Copy out the lines of the data word for word, starting at the line containing "Pokemon Season Legal Decks" and ending at the line containing "2011 Holiday Gift Packages customized by", with both of those lines included.

Data supplied: Begin

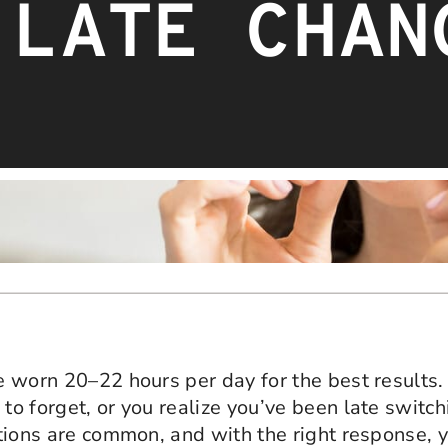
 LATE CHAN
be worn 20–22 hours per day for the best results
to forget, or you realize you’ve been late switchi
uations are common, and with the right response, 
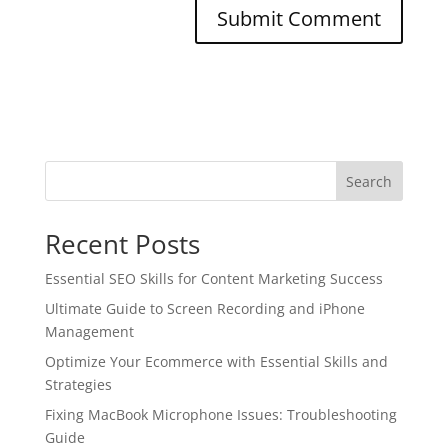
Search
Recent Posts
Essential SEO Skills for Content Marketing Success
Ultimate Guide to Screen Recording and iPhone
Management
Optimize Your Ecommerce with Essential Skills and
Strategies
Fixing MacBook Microphone Issues: Troubleshooting
Guide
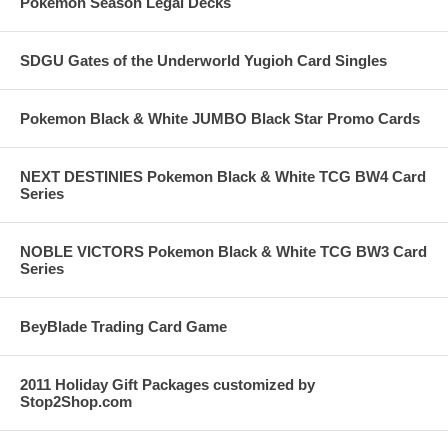
Pokemon Season Legal Decks
SDGU Gates of the Underworld Yugioh Card Singles
Pokemon Black & White JUMBO Black Star Promo Cards
NEXT DESTINIES Pokemon Black & White TCG BW4 Card
Series
NOBLE VICTORS Pokemon Black & White TCG BW3 Card
Series
BeyBlade Trading Card Game
2011 Holiday Gift Packages customized by
Stop2Shop.com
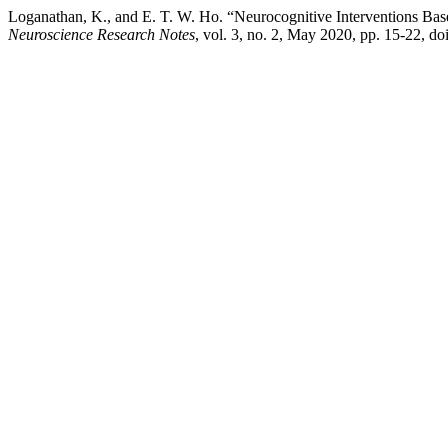
Loganathan, K., and E. T. W. Ho. “Neurocognitive Interventions Ba
Neuroscience Research Notes
, vol. 3, no. 2, May 2020, pp. 15-22, do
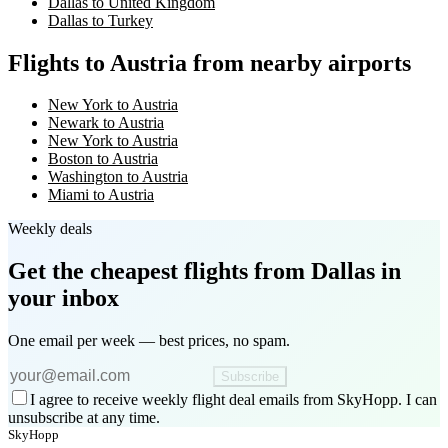
Dallas to United Kingdom
Dallas to Turkey
Flights to Austria from nearby airports
New York to Austria
Newark to Austria
New York to Austria
Boston to Austria
Washington to Austria
Miami to Austria
Weekly deals
Get the cheapest flights
from Dallas
in
your inbox
One email per week — best prices, no spam.
Subscribe
I agree to receive weekly flight deal emails from SkyHopp. I can
unsubscribe at any time.
SkyHopp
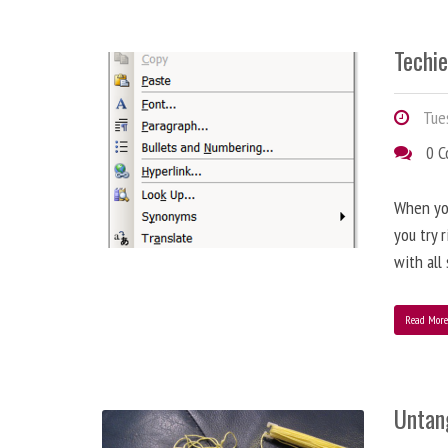
Techie
Tues
0 
When you
you try 
with all
Read Mor
Untan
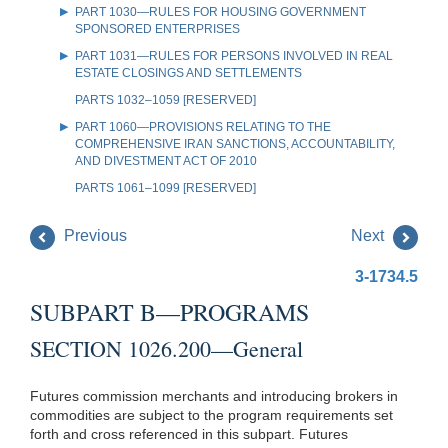
PART 1030—RULES FOR HOUSING GOVERNMENT
SPONSORED ENTERPRISES
PART 1031—RULES FOR PERSONS INVOLVED IN REAL
ESTATE CLOSINGS AND SETTLEMENTS
PARTS 1032–1059 [RESERVED]
PART 1060—PROVISIONS RELATING TO THE
COMPREHENSIVE IRAN SANCTIONS, ACCOUNTABILITY,
AND DIVESTMENT ACT OF 2010
PARTS 1061–1099 [RESERVED]
Previous
Next
3-1734.5
SUBPART B—PROGRAMS
SECTION 1026.200—General
Futures commission merchants and introducing brokers in
commodities are subject to the program requirements set
forth and cross referenced in this subpart. Futures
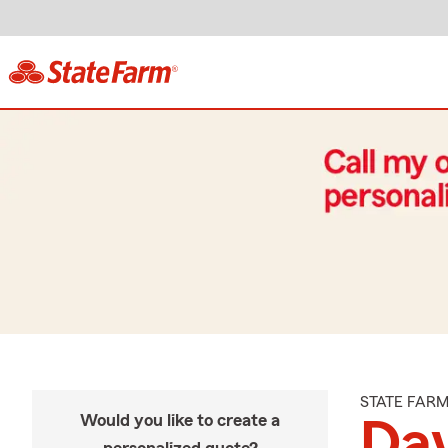
STATE FAR
Would you like to create a
Dav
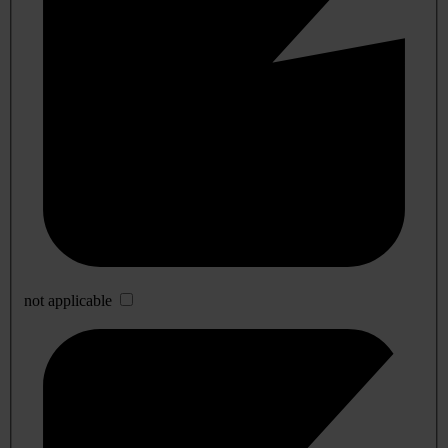
not applicable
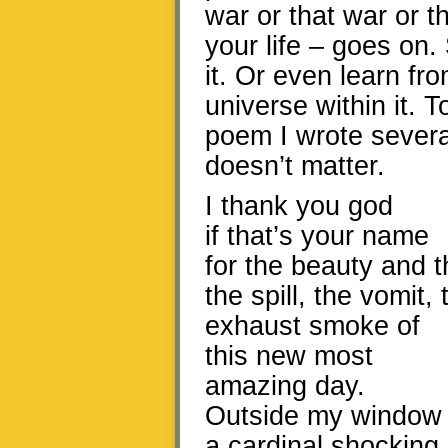
war or that war or th
your life – goes on.
it. Or even learn fro
universe within it. 
poem I wrote several
doesn’t matter.
I thank you god
if that’s your name
for the beauty and t
the spill, the vomit,
exhaust smoke of
this new most
amazing day.
Outside my window
a cardinal shocking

Data supplied: End

▶ **Answer to this exercise**
Pokemon Season Legal Decks
SDGU Gates of the Underworld Yugioh Card Singles
Pokemon Black & White JUMBO Black Star Promo Cards
NEXT DESTINIES Pokemon Black & White TCG BW4 Card
Series
NOBLE VICTORS Pokemon Black & White TCG BW3 Card
Series
BeyBlade Trading Card Game
2011 Holiday Gift Packages customized by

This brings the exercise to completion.